Environmental Modelling
Title | Environmental Modelling PDF eBook |
Author | Keith Beven |
Publisher | CRC Press |
Pages | 393 |
Release | 2018-09-03 |
Genre | Science |
ISBN | 1498717977 |
Uncertainty in the predictions of science when applied to the environment is an issue of great current relevance in relation to the impacts of climate change, protecting against natural and man-made disasters, pollutant transport and sustainable resource management.

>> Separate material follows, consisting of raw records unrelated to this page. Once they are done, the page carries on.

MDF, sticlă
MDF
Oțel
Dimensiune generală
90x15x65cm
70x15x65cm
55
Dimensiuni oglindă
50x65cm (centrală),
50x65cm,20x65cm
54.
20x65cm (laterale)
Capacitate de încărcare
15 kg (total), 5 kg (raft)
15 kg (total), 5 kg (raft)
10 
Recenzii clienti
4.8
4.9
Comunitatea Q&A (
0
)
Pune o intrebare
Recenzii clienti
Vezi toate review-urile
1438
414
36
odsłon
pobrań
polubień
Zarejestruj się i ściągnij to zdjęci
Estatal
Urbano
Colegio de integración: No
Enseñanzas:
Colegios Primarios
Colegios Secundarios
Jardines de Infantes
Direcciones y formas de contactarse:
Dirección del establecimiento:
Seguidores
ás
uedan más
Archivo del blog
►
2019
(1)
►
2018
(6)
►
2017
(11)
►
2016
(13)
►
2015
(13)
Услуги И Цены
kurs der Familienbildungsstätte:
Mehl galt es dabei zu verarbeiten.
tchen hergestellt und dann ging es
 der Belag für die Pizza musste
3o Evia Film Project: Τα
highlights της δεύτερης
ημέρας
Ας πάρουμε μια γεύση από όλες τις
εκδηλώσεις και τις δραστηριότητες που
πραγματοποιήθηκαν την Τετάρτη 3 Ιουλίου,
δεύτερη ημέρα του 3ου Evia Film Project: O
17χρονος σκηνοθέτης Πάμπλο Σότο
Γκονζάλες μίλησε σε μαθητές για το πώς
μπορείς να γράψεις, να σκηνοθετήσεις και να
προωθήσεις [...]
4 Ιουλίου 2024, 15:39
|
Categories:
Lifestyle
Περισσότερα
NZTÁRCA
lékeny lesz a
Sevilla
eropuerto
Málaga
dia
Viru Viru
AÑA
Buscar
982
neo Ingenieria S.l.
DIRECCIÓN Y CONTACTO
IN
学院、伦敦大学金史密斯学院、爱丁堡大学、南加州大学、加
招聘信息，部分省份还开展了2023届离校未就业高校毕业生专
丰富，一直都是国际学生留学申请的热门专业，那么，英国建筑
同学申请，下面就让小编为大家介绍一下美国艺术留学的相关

However, it is often ignored both by scientists and decision makers, or interpreted as a conflict or disagreement between scientists. This is not necessarily the case, the scientists might well agree, but their predictions would still be uncertain and knowledge of that uncertainty might be important in decision making. Environmental Modelling: An Uncertain Future? introduces students, scientists and decision makers to: the different concepts and techniques of uncertainty estimation in environmental prediction the philosophical background to different concepts of uncertainty the constraint of uncertainties by the collection of observations and data assimilation in real-time forecasting techniques for decision making under uncertainty. This book will be relevant to environmental modellers, practitioners and decision makers in hydrology, hydraulics, ecology, meteorology and oceanography, geomorphology, geochemistry, soil science, pollutant transport and climate change. A companion website for the book can be found at www.uncertain-future.org.uk
Sustainable Thinking
Title | Sustainable Thinking PDF eBook |
Author | Rebekkah Smith Aldrich |
Publisher | American Library Association |
Pages | 166 |
Release | 2018-01-29 |
Genre | Language Arts & Disciplines |
ISBN | 0838916953 |
This book will show you how to harness sustainable thinking to move forward with confidence into the unknown.
Future Imperfect
Title | Future Imperfect PDF eBook |
Author | David D. Friedman |
Publisher | |
Pages | 351 |
Release | 2008 |
Genre | Technological forecasting |
ISBN | 9780511423772 |
A Vast Machine
Title | A Vast Machine PDF eBook |
Author | Paul N. Edwards |
Publisher | MIT Press |
Pages | 547 |
Release | 2010-03-12 |
Genre | Technology & Engineering |
ISBN | 0262290715 |
The science behind global warming, and its history: how scientists learned to understand the atmosphere, to measure it, to trace its past, and to model its future. Global warming skeptics often fall back on the argument that the scientific case for global warming is all model predictions, nothing but simulation; they warn us that we need to wait for real data, “sound science.” In A Vast Machine Paul Edwards has news for these skeptics: without models, there are no data. Today, no collection of signals or observations—even from satellites, which can “see” the whole planet with a single instrument—becomes global in time and space without passing through a series of data models. Everything we know about the world's climate we know through models. Edwards offers an engaging and innovative history of how scientists learned to understand the atmosphere—to measure it, trace its past, and model its future.